** Exercise brief **
Examine the material below. Gather every line in which the string "heating" appears.

━━━━━ Data excerpts

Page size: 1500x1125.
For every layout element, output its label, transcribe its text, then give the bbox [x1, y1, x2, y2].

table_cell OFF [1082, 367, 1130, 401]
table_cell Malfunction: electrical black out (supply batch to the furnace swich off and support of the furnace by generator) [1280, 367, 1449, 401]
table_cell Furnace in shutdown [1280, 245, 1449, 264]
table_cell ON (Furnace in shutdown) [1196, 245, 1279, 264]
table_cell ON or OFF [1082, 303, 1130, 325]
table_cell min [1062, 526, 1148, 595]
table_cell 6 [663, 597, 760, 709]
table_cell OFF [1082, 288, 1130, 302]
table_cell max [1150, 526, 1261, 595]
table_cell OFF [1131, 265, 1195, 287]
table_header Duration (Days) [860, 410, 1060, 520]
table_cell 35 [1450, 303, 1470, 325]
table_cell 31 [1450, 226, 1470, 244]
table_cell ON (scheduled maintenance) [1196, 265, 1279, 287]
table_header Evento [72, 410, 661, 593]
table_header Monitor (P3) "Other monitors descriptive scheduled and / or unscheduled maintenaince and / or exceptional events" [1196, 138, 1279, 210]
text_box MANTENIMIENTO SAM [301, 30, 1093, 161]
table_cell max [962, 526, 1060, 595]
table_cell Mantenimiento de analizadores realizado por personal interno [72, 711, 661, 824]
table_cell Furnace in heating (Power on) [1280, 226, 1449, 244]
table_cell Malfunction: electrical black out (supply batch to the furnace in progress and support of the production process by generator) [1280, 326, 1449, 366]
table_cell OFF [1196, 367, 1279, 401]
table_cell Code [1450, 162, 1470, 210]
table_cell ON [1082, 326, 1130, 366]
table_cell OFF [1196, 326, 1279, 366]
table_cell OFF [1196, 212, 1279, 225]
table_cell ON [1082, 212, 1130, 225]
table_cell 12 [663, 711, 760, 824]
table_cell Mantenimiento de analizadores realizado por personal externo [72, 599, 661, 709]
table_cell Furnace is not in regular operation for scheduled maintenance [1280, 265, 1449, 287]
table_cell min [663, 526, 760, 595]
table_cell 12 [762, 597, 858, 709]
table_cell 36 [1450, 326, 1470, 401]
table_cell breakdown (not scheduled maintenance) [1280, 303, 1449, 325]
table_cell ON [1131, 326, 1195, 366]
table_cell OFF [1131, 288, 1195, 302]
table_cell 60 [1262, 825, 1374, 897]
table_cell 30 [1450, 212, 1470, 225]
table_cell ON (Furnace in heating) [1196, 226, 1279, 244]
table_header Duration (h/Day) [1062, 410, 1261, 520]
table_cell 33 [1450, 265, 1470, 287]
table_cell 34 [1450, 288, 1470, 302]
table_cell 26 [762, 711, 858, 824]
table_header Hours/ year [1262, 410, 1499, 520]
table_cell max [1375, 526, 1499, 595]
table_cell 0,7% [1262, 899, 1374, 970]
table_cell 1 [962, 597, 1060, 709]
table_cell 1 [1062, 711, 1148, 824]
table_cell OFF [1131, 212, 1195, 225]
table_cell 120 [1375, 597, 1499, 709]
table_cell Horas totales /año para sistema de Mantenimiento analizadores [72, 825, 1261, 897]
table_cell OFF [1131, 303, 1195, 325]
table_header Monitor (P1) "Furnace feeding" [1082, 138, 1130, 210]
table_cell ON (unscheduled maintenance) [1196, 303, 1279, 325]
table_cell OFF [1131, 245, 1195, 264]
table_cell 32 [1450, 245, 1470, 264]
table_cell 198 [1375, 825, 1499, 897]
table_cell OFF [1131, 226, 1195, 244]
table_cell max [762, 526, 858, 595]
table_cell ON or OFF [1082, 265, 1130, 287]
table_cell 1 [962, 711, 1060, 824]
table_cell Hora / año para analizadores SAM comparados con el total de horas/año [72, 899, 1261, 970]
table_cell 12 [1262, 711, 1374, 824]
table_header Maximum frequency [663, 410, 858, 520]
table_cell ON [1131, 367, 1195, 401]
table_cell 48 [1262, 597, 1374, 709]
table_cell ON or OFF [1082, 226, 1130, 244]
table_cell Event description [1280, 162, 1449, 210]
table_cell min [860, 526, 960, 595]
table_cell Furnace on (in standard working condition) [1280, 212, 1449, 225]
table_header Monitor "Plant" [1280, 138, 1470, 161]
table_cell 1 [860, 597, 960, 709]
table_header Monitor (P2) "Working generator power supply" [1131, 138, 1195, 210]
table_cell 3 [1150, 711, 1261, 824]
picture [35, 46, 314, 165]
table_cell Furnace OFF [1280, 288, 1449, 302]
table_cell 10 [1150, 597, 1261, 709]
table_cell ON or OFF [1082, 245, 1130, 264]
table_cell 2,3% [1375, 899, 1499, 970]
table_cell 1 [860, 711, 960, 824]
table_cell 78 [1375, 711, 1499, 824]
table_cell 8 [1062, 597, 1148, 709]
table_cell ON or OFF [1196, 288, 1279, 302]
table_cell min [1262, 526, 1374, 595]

━━━━━━━━━━

** Response area **
table_cell Furnace in heating (Power on) [1280, 226, 1449, 244]
table_cell ON (Furnace in heating) [1196, 226, 1279, 244]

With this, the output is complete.